Defining variation in pre-human ecosystems can guide conservation: An example from a Caribbean coral reef.


Smithsonian Tropical Research Institute, Box 0843-03092, Balboa, Republic of Panama. [Email]


Many Caribbean coral reefs are heavily degraded, yet their pre-human, natural states are often assumed or estimated using space-for-time substitution approaches. Here we use an 11-hectare suite of fossilised mid-Holocene (7.2-5.6 ka) fringing reefs in Caribbean Panama to define natural variation in hard coral community structure before human-impact to provide context to the states of the same reefs today. We collected bulk samples from four trenches dug into the mid-Holocene fossil reef and surficial bulk samples from 2-10 m depths on five adjacent modern reefs extending over 5 km. Analysis of the abundances of coral taxa in fossil bulk samples define the Historical Range of Variation (HRV) in community structure of the reefs.
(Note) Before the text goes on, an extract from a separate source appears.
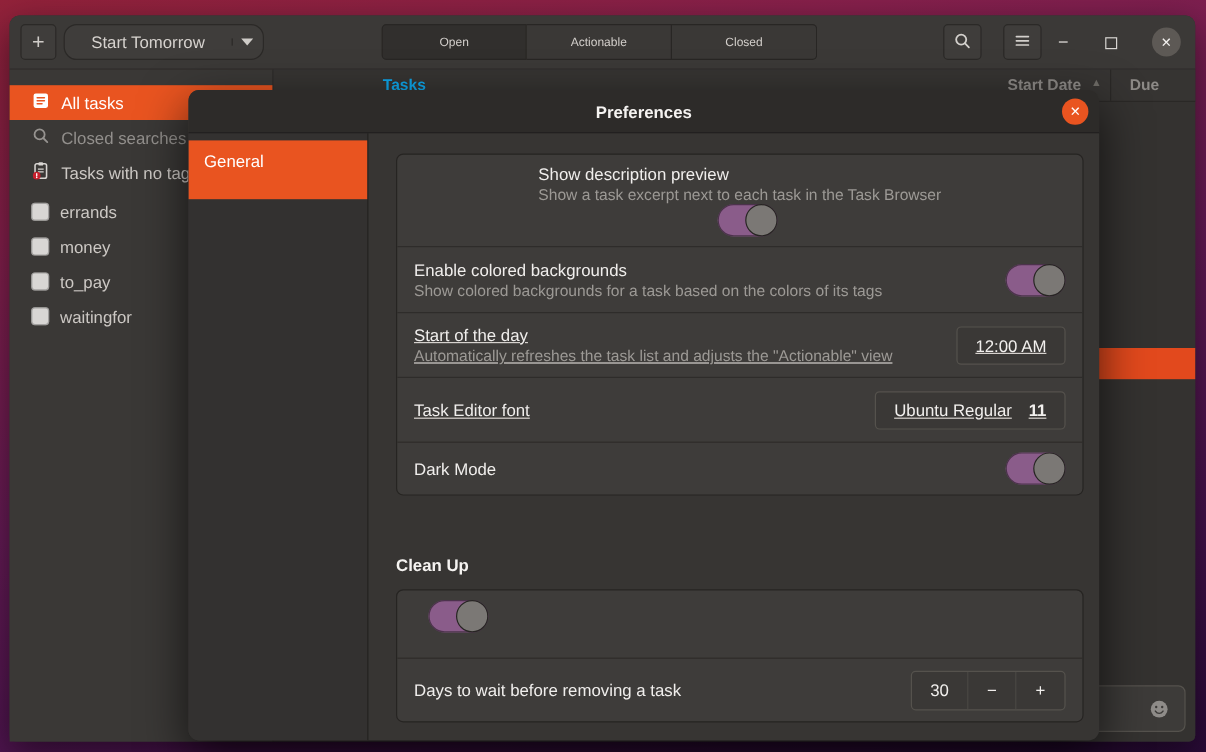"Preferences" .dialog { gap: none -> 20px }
When compared to the community structure of adjacent modern reefs, we find that most coral communities today fall outside the HRV, identifying them as novel ecosystems and corroborating the well-documented transition from acroporid-dominated Caribbean reefs to reefs dominated by stress-tolerant taxa (Porites and Agaricia). We find one modern reef, however, whose community composition remains within the HRV showing that it has not transitioned to a novel state. Reef-matrix cores extracted from this reef reveal that the coral community has remained in this state for over 800 years, suggesting long-term stability and resistance to the region-wide shift to novel states. Without these data to provide historical context, this potentially robust and stable reef would be overlooked since it does not fulfil expectations of what a Caribbean coral reef should look like in the absence of humans. This example illustrates how defining past variation using the fossil record can improve our understanding of modern degradation and guide conservation.